Nabounassar s’élança, saisit la branche la plus basse et d’un coup de rein se retrouva assis, puis tout de suite debout, et il recommença avec la deuxième branche, et il grimpait ainsi, agile et léger comme un écureuil.
Il eut tôt fait d’arriver à la fourche. L’oiseau blanc s’enfuit épouvanté. Il y avait là une couronne de branchettes qui contenait un nid blanc, où Nabounassar reconnut sans peine tous les poils de sa barbe soigneusement entrelacés. Et au milieu de ce nid blanc reposait un œuf, un bel œuf doré, comme l’ancienne barbe du roi Barbedor.
Nabou détacha le nid de la fourche, et entreprit de redescendre, mais ce n’était pas une petite affaire avec ce fragile fardeau qui lui occupait une main ! Il pensa plus d’une fois tout lâcher, et même alors qu’il était encore à une douzaine de mètres du sol, il faillit perdre l’équilibre et tomber. Enfin il sauta sur le sol moussu. Il marchait depuis quelques minutes dans ce qu’il pensait être la direction de la ville, quand il fit une extraordinaire rencontre. C’était une paire de bottes, et au-dessus un gros ventre, et au-dessus un chapeau de garde-chasse, bref un véritable géant des bois. Et le géant cria d’une voix de tonnerre :
— Alors, petit galopin ? C’est comme ça qu’on vient dénicher les œufs dans la forêt du roi ?
Petit galopin ? Comment pouvait-on l’appeler ainsi ? Et Nabou s’avisa soudain qu’en effet il était devenu fort petit, mince et agile, ce qui expliquait au demeurant qu’il pût courir des heures durant et monter aux arbres. Et il n’eut pas non plus de mal à se glisser dans un fourré et à échapper au garde-chasse encombré par sa taille et son ventre.

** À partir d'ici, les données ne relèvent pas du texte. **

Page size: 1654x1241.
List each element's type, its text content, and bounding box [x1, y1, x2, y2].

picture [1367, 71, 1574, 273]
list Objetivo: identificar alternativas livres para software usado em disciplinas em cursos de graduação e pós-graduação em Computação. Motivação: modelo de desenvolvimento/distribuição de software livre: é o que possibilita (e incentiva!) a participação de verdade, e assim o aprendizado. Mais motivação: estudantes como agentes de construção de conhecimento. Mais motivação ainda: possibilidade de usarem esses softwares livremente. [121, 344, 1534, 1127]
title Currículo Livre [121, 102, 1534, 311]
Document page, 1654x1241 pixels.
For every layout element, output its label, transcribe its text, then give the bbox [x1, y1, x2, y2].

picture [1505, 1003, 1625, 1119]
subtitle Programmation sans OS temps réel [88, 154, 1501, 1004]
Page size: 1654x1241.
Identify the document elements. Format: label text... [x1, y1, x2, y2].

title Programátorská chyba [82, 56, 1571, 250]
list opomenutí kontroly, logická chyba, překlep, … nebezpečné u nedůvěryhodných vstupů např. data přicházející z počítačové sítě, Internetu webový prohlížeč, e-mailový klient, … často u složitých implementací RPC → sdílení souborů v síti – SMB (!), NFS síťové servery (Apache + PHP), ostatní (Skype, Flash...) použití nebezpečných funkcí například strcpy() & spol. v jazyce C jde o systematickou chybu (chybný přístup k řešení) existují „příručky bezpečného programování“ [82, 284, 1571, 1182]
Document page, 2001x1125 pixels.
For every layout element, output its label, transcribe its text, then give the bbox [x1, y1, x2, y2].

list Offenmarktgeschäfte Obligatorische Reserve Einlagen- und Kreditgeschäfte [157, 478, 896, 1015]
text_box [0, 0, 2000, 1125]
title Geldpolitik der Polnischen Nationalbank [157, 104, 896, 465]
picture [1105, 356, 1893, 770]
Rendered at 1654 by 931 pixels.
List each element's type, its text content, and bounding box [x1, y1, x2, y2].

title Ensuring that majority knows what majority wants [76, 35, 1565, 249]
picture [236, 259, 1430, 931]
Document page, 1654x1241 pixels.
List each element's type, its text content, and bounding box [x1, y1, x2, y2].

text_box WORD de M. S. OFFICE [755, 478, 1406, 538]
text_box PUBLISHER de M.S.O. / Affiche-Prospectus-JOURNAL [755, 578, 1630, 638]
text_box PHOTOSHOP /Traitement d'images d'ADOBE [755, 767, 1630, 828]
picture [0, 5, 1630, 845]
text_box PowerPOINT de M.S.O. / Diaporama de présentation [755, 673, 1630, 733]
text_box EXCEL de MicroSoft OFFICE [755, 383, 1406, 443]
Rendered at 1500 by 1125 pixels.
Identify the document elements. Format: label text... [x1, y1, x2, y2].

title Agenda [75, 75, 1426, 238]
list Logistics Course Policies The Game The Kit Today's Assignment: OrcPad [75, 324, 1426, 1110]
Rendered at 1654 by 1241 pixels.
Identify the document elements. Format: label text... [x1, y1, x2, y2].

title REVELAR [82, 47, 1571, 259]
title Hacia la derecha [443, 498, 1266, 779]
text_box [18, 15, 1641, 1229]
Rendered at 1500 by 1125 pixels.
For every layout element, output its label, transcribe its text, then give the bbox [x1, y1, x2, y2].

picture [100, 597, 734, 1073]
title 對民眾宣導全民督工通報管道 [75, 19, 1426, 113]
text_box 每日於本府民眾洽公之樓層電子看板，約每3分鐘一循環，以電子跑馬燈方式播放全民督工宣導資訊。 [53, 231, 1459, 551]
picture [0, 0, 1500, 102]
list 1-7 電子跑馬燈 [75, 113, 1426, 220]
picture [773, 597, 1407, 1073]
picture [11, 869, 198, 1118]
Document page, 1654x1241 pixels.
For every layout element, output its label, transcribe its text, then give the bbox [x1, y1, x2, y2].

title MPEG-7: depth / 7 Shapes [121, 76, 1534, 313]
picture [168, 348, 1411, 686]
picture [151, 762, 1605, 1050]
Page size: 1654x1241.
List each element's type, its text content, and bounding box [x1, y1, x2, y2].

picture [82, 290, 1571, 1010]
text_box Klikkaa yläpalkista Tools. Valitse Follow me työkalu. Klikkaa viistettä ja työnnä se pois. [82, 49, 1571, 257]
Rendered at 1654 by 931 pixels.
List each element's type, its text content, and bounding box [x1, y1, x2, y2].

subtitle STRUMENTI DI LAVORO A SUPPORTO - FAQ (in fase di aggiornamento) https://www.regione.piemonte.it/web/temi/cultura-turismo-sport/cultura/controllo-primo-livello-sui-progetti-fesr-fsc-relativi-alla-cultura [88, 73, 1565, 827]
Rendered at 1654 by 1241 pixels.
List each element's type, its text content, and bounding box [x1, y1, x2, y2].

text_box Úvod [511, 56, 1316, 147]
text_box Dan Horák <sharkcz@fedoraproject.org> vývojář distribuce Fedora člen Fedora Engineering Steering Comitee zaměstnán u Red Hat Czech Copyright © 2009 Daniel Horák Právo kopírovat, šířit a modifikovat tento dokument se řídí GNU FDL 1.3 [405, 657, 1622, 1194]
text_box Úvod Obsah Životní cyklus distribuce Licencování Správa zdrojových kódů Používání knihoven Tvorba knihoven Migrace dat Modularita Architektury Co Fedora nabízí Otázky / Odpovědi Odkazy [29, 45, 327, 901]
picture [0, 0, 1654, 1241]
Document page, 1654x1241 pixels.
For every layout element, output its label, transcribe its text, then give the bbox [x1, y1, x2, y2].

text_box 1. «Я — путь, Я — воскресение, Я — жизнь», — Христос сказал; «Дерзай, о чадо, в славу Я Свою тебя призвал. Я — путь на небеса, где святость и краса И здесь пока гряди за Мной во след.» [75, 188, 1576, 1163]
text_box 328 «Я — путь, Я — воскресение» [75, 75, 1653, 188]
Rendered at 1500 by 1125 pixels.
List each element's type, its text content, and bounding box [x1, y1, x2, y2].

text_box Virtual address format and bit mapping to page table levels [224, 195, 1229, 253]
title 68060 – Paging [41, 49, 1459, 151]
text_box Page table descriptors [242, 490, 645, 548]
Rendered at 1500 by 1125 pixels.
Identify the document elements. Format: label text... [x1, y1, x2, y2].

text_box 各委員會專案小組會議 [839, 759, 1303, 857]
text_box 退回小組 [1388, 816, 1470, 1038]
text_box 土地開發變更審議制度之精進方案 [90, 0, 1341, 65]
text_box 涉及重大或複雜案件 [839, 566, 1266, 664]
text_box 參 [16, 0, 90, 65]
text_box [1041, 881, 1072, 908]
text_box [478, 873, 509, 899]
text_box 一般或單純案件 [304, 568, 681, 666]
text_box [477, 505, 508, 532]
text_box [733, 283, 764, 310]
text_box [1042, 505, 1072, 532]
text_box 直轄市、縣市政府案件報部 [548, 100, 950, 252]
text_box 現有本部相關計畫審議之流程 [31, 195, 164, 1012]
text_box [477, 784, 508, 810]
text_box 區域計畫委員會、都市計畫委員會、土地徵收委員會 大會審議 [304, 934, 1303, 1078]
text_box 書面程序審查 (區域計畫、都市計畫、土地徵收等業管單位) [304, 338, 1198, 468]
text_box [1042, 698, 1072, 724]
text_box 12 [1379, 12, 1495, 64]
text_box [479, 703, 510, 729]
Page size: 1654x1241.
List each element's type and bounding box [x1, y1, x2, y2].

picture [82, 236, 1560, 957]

Quand on approche de Chamour, on passe à proximité du cimetière. Or le petit Nabou se trouva arrêté en cet endroit par une grande et brillante foule qui entourait un splendide corbillard, tiré par six chevaux noirs, bêtes magnifiques, empanachées de duvet sombre et caparaçonnées de larmes d’argent.
Il demanda plusieurs fois qui donc on enterrait, mais toujours les gens haussaient les épaules et refusaient de lui répondre, comme si sa question avait été par trop stupide. Il remarqua simplement que le corbillard portait des écussons sur lesquels il y avait un N surmonté d’une couronne. Finalement il se réfugia dans une chapelle mortuaire située à l’autre bout du cimetière, il posa le nid à côté de lui, et, à bout de force, il s’endormit sur une pierre tombale.
Le soleil était déjà chaud quand il reprit le lendemain la route de Chamour. Il eut la surprise de trouver la grande porte fermée, ce qui était bien étonnant à cette heure du jour. Il fallait que les habitants attendissent un événement important ou un visiteur de marque, car c’était dans ces circonstances exceptionnelles qu’on fermait et qu’on ouvrait solennellement la grande porte de la ville. Il se tenait ainsi, curieux et indécis, devant le haut portail, tenant toujours le nid blanc dans ses mains, quand tout à coup l’œuf doré qu’il contenait se fendit en morceaux, et un petit oiseau blanc en sortit. Et ce petit oiseau blanc chantait d’une voix claire et intelligible : « Vive le roi ! Vive notre nouveau roi Nabounassar IV ! »
Alors lentement la lourde porte tourna sur ses gonds et s’ouvrit à deux battants. Un tapis rouge avait été déroulé depuis le seuil jusqu’aux marches du palais. Une foule en liesse se massait à droite et à gauche, et comme l’enfant au nid s’avançait, tout le monde reprit l’acclamation de l’oiseau, en criant : « Vive le roi ! Vive notre nouveau roi Nabounassar IV ! »
Le règne de Nabounassar IV fut long, paisible et prospère. Deux reines se succédèrent à ses côtés sans qu’aucune donnât un dauphin au royaume. Mais le roi, qui se souvenait d’une certaine escapade dans la forêt à la suite d’un oiseau blanc voleur de barbe, ne se faisait aucun souci pour sa succession. Jusqu’au jour où, les années passant, ce souvenir commença à s’effacer de sa mémoire. C’était à l’époque où une belle barbe d’or peu à peu lui couvrait le menton et les joues.